Service Bus emulator isn't compatible with the community owned open source Service Bus Explorer
Features
The emulator provides these features:
- Containerized deployment: It runs as a Docker container (Linux based).
- Cross-platform compatibility: You can use it on any platform, including Windows, macOS, and Linux.
- Configurability: You can manage the number of Service bus entities by using the JSON supplied configuration.
- Streaming support: It supports streaming messages by using the Advanced Message Queuing Protocol (AMQP).
- Observability: It provides observability features, including console and file logging.
Known limitations
The current version of the emulator has the following limitations:
- It can't stream messages by using the JMS protocol.
- Partitioned entities aren't compatible with emulator.
- It doesn't support on-the-fly management operations through a client-side SDK.
Note
After a container restart, data and entities don't persist in the emulator.

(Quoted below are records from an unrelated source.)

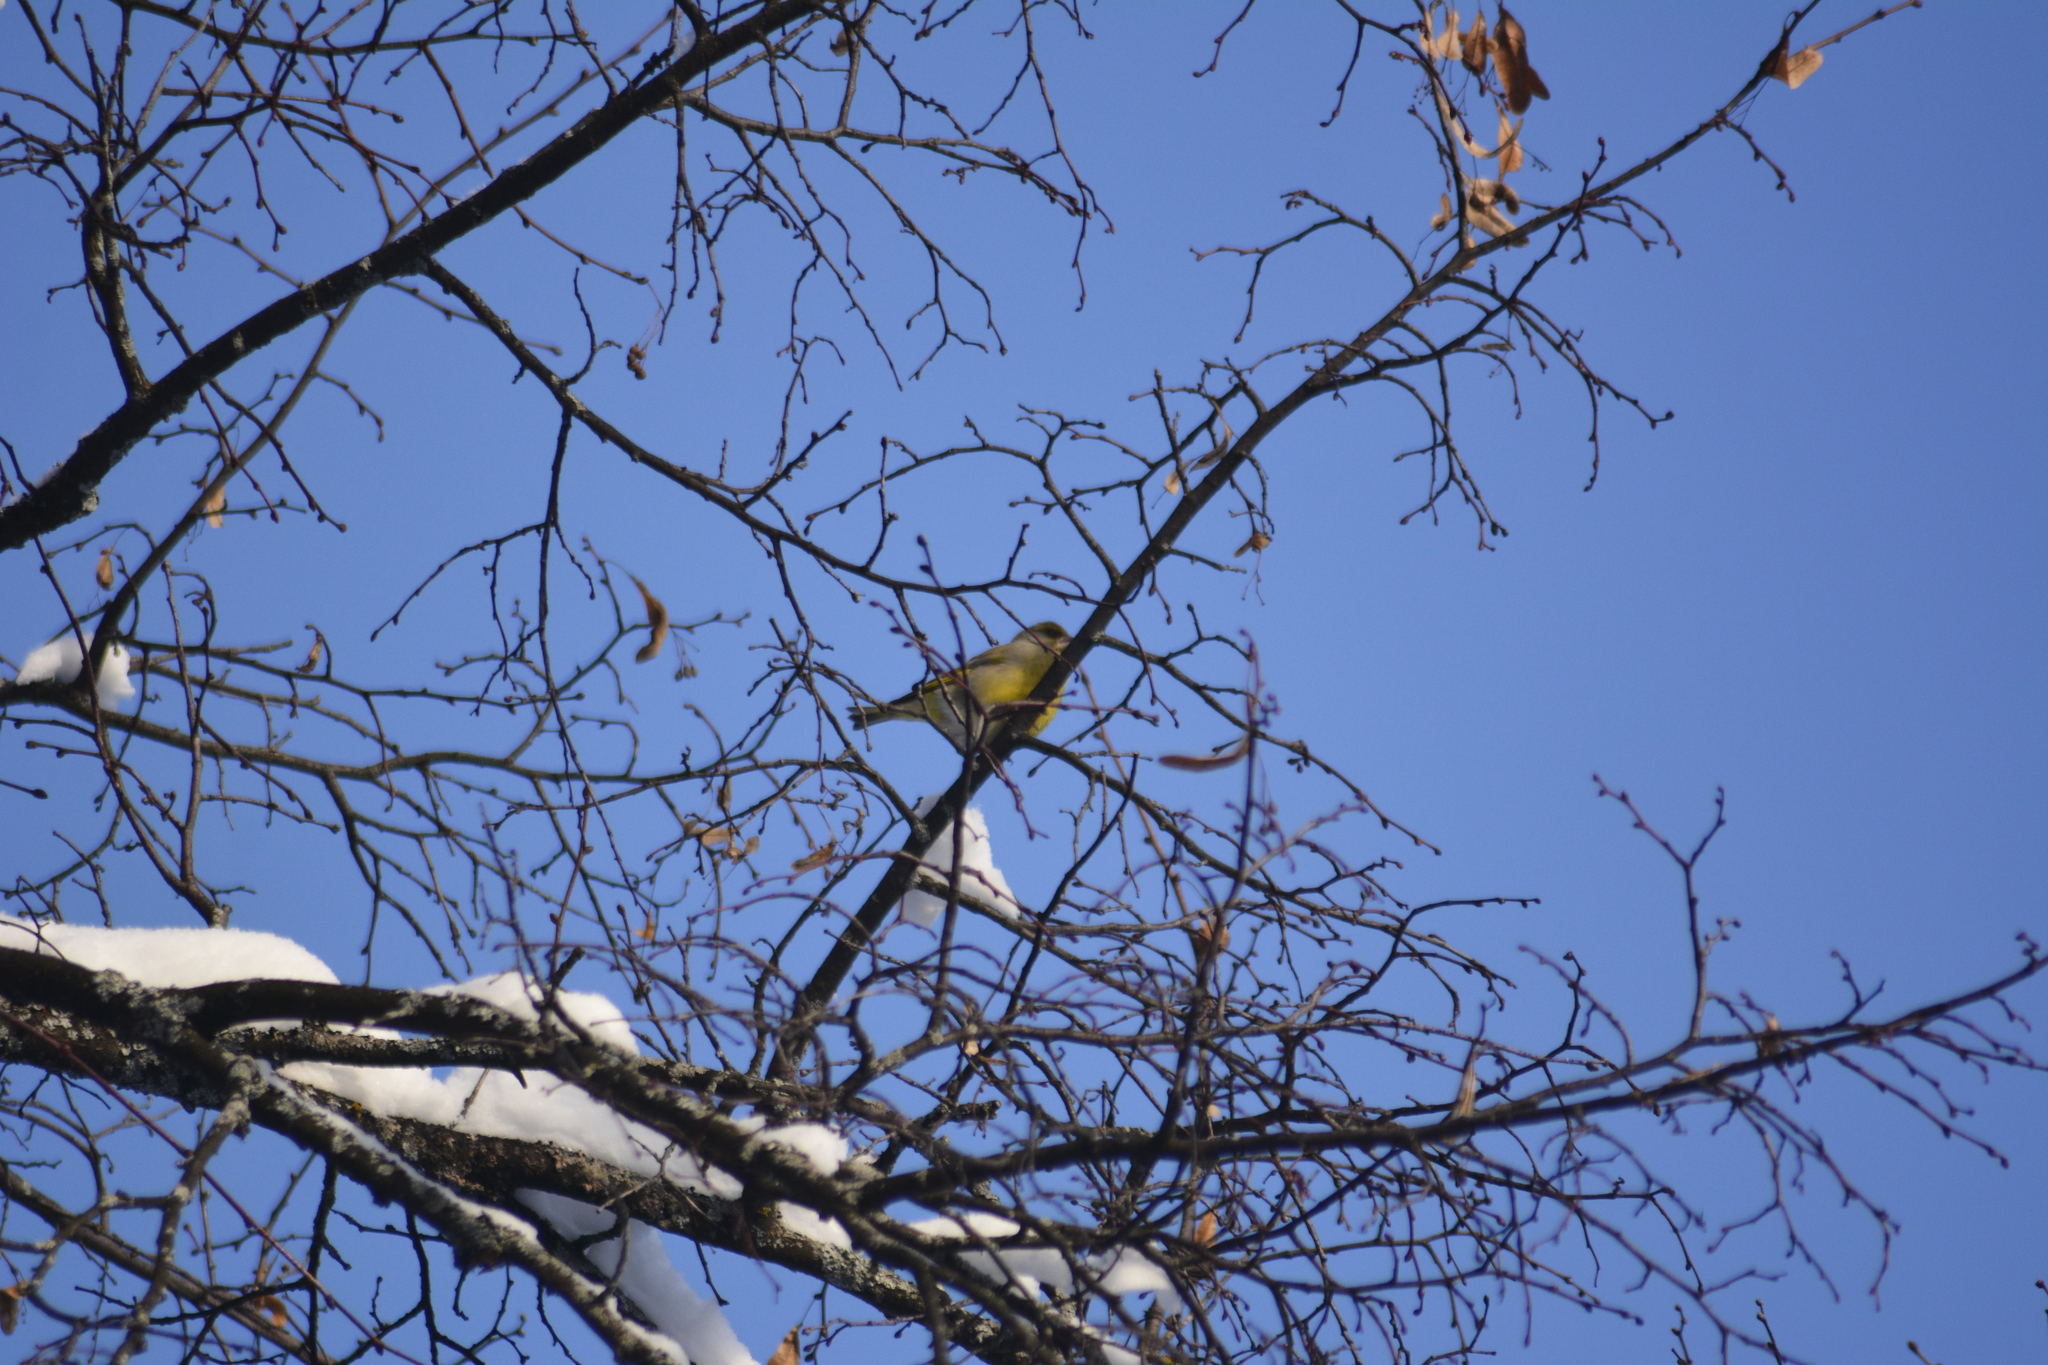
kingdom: Plantae
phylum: Tracheophyta
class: Liliopsida
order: Poales
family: Poaceae
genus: Chloris
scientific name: Chloris chloris
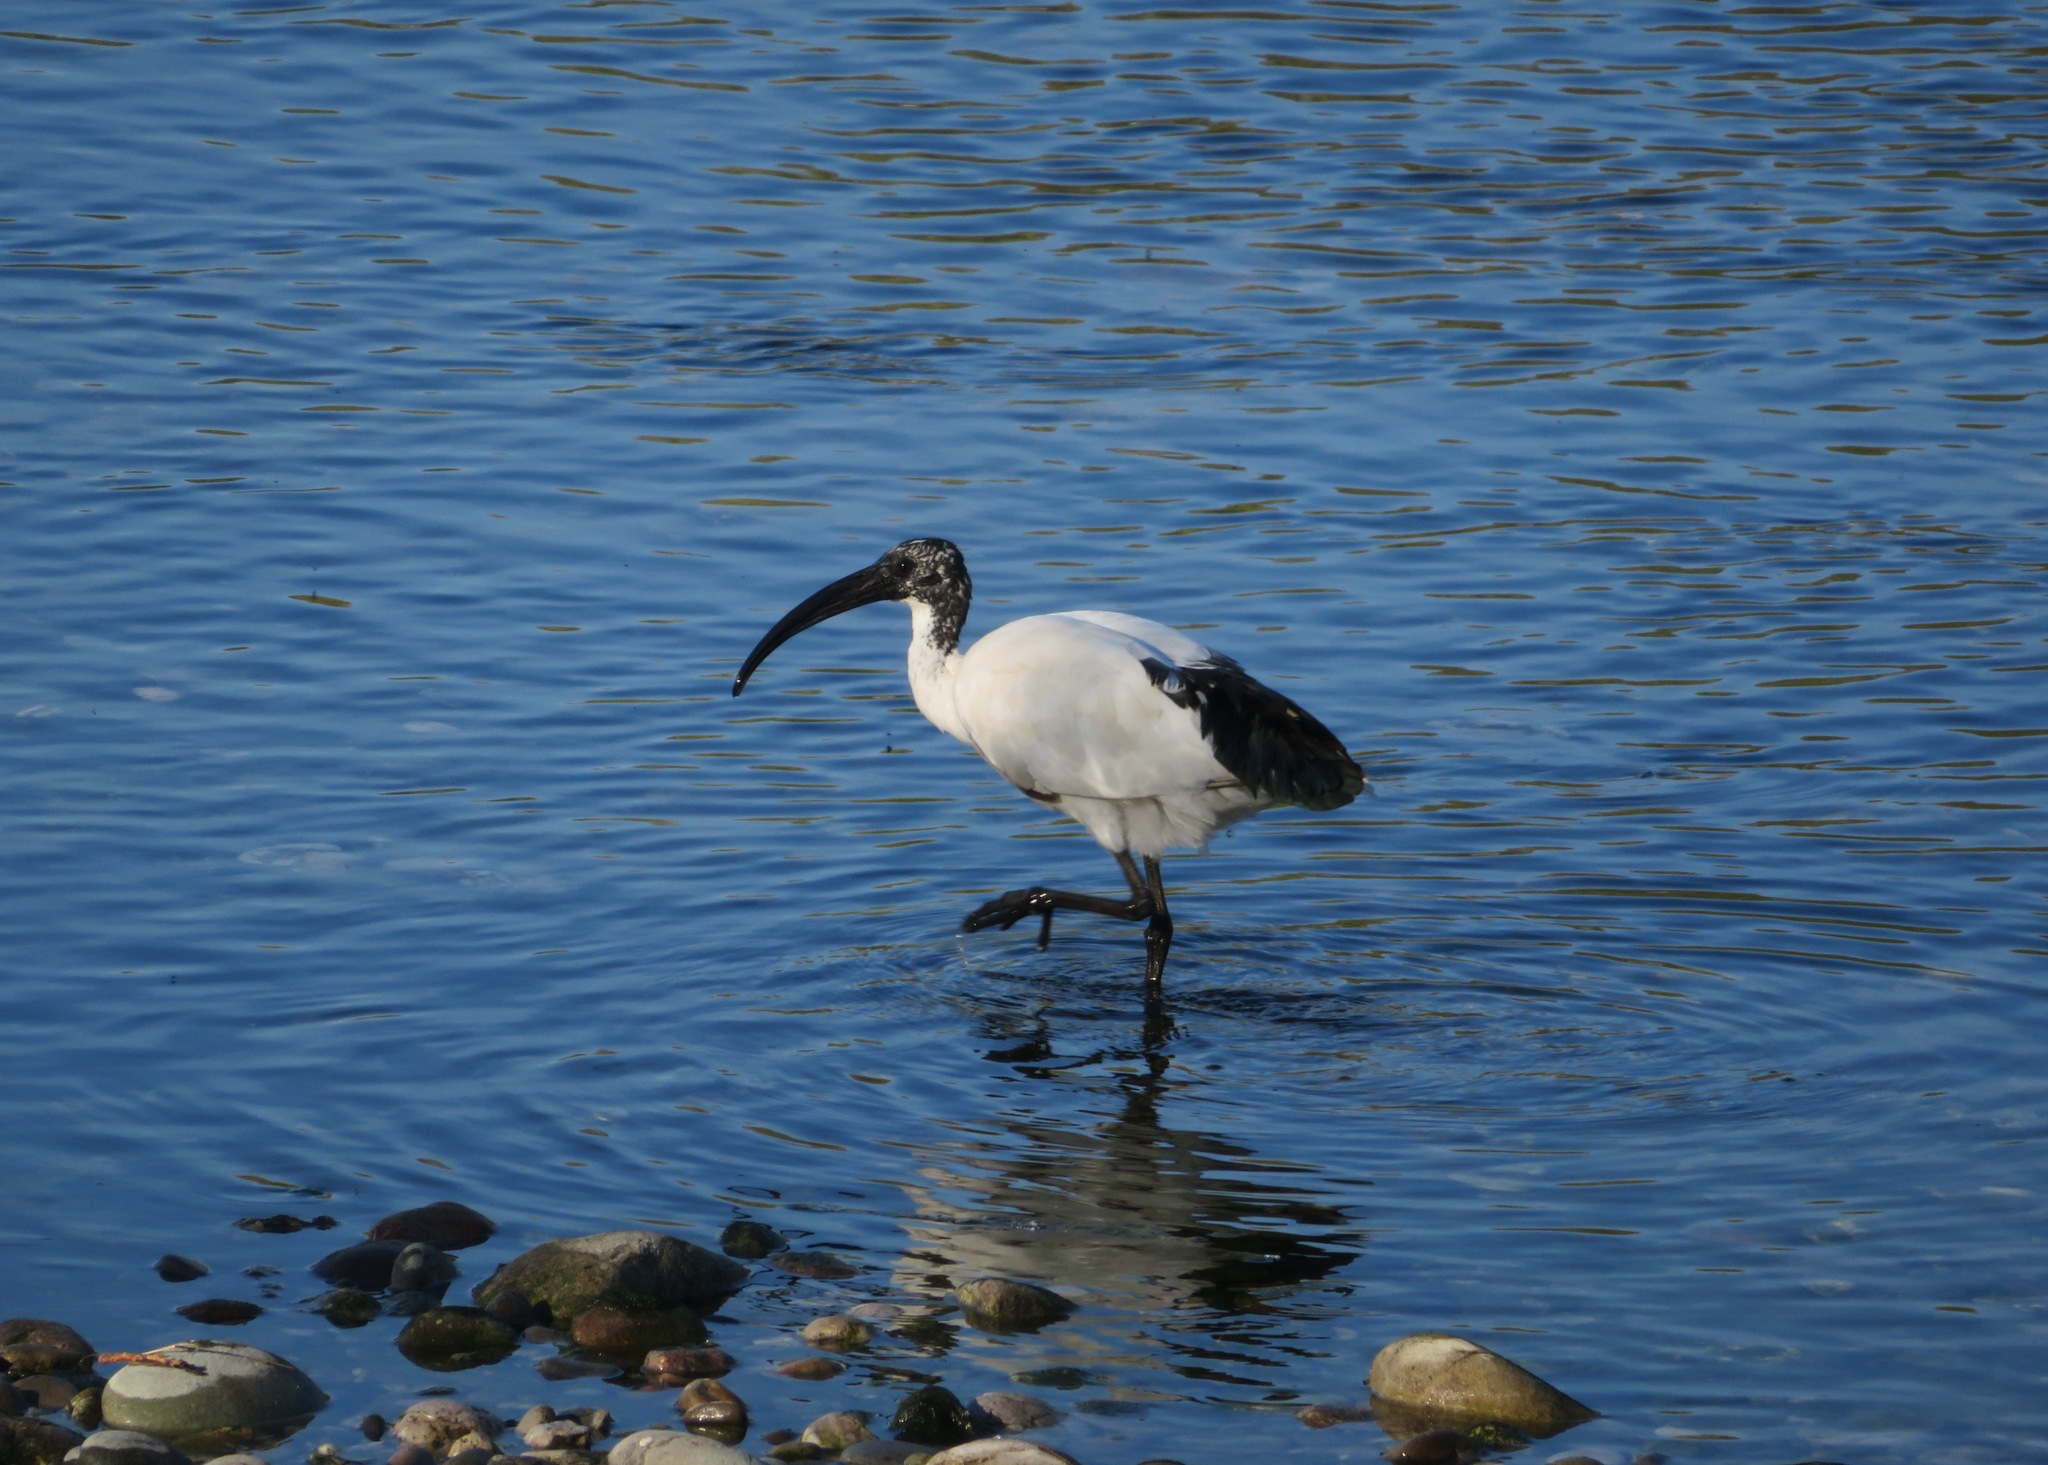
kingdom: Animalia
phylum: Chordata
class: Aves
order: Pelecaniformes
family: Threskiornithidae
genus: Threskiornis
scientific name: Threskiornis aethiopicus
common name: Sacred ibis
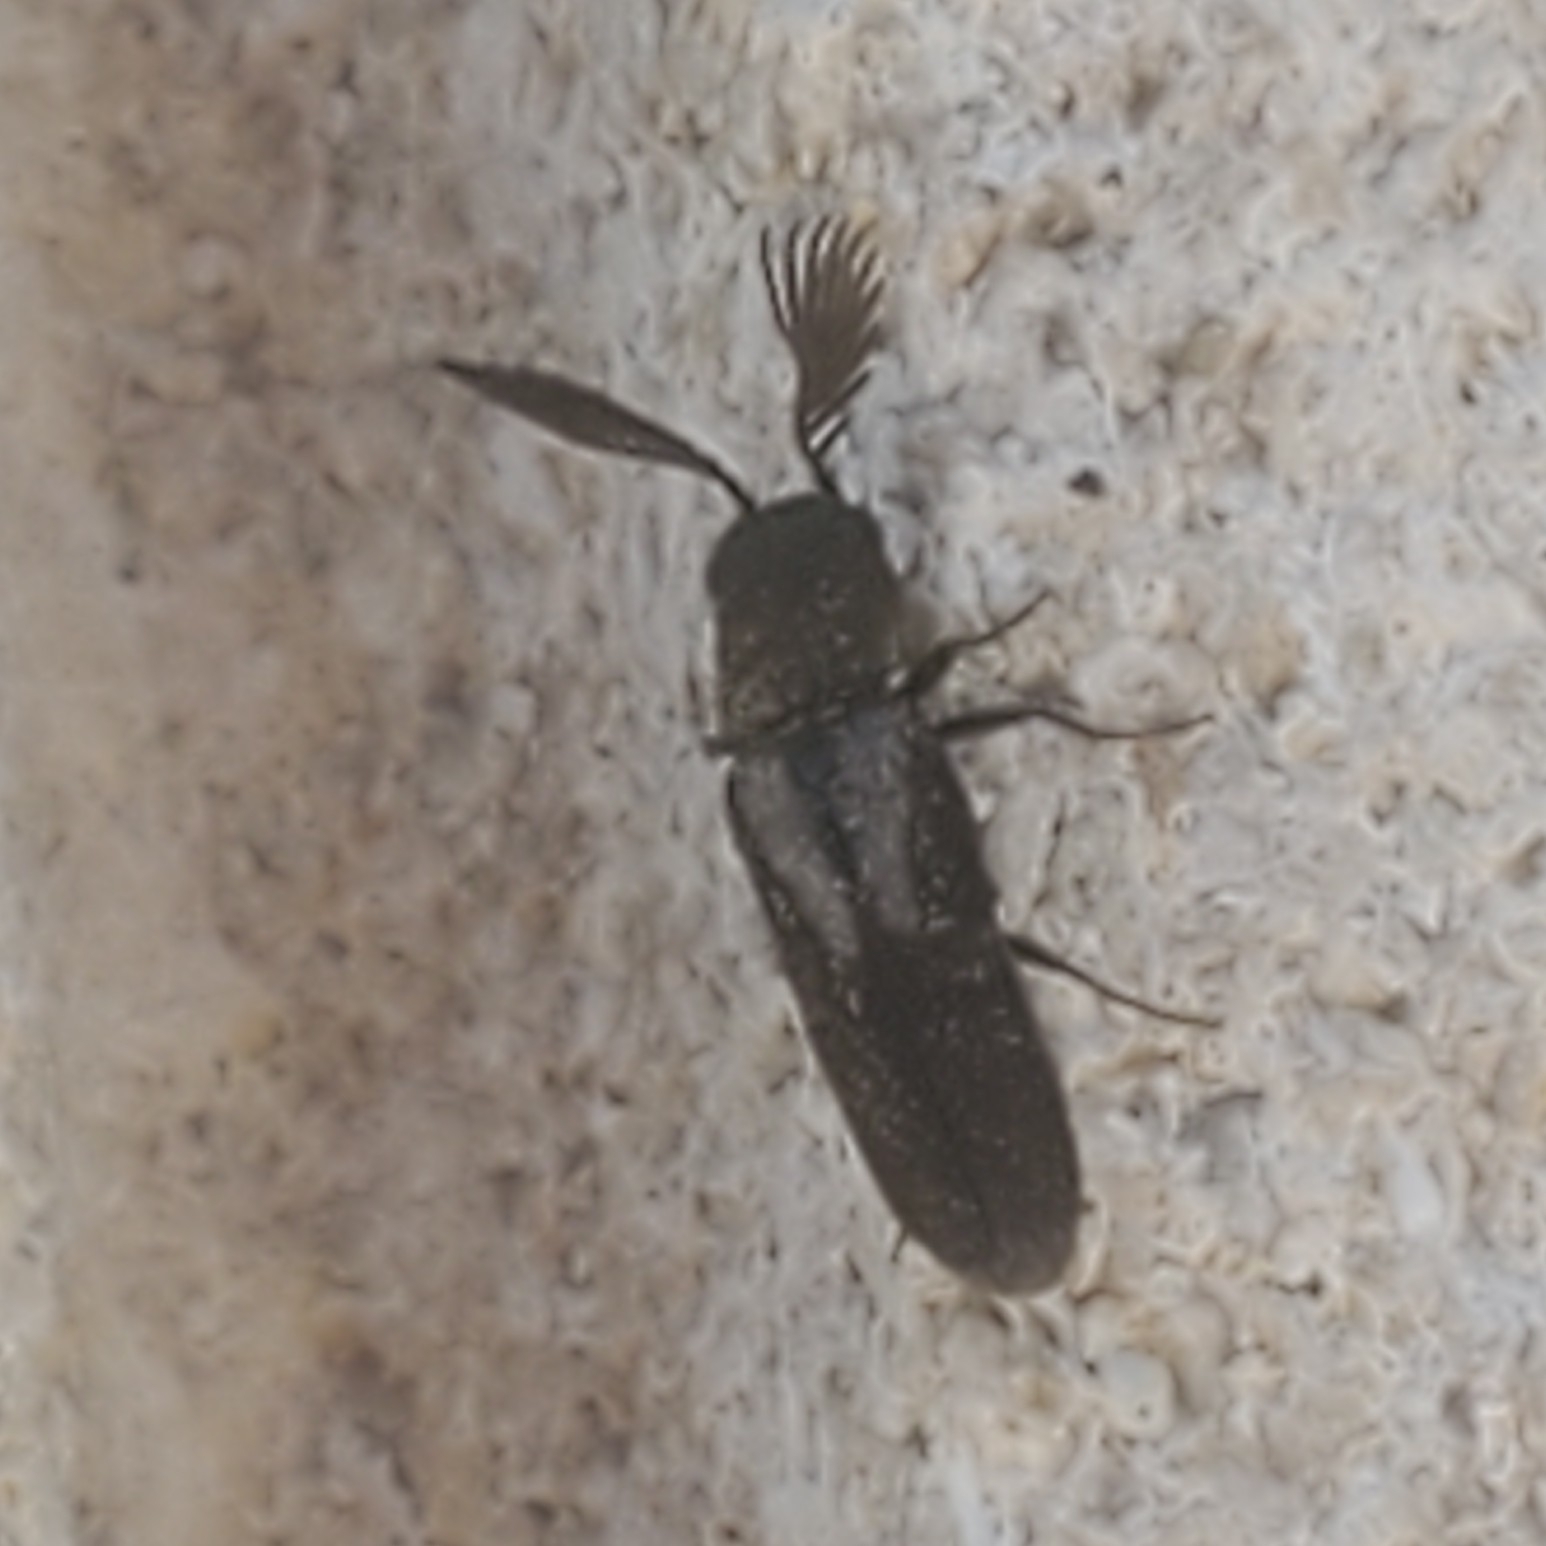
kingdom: Animalia
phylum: Arthropoda
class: Insecta
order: Coleoptera
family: Eucnemidae
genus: Isorhipis
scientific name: Isorhipis obliqua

Differences from the cloud service
Because the Service bus emulator is meant only for development and test purposes, there are functional differences between the emulator and the cloud service.
The emulator doesn't support these high-level features:
- Azure features like virtual network integration, Microsoft Entra ID integration, activity logs, and a UI portal
- Autoscale capabilities
- Geo-disaster recovery capabilities
- Large messages support
- Visual metrics and alerts
Note
The emulator is intended solely for development and test scenarios. We discourage any kind of production use. We don't provide any official support for the emulator.
Report any problems or suggestions in the emulator's GitHub installer repository.
Usage quotas
Like the Service bus cloud service, the emulator provides the following quotas for usage:
Property | Maximum Value | User configurable within limits |
---|---|---|
Number of supported namespaces | 1 | No |
Number of entities(queues/topics) in a namespace | 50 | Yes |
Number of Subscriptions per topic | 50 | Yes |
Number of correlation filters per topic | 1000 | Yes |
Number of concurrent connections to namespace | 10 | Yes |
Number of concurrent receive requests on entity (queue/Topic) or subscription entity | 200 | Yes |
Message size | 256 KB | No |
Queue or topic size | 100 MB | No |
Message Time to Live | 1hr | Yes |
Quota configuration changes
By default, the emulator runs with the config.json configuration file. You can configure the quotas associated with Service bus by editing this file in the following ways, based on your needs:
- Entities: You can add more Service bus entities in accordance with the supported quotas.
- Logging: The emulator supports logging on a console, in a file, or both. You can choose according to your personal preference.
Important
You must supply any changes in JSON configuration before you run the emulator. Changes aren't honored on the fly. For changes to take effect, you must restart the container.
You can't rename the preset namespace (name
) in the configuration file.
Logs for debugging
During testing, console or file logs help you debug unexpected failures. To review the logs:
- Console logs: On the Docker desktop UI, select the container name.
- File logs: In the container, go to /home/app/EmulatorLogs.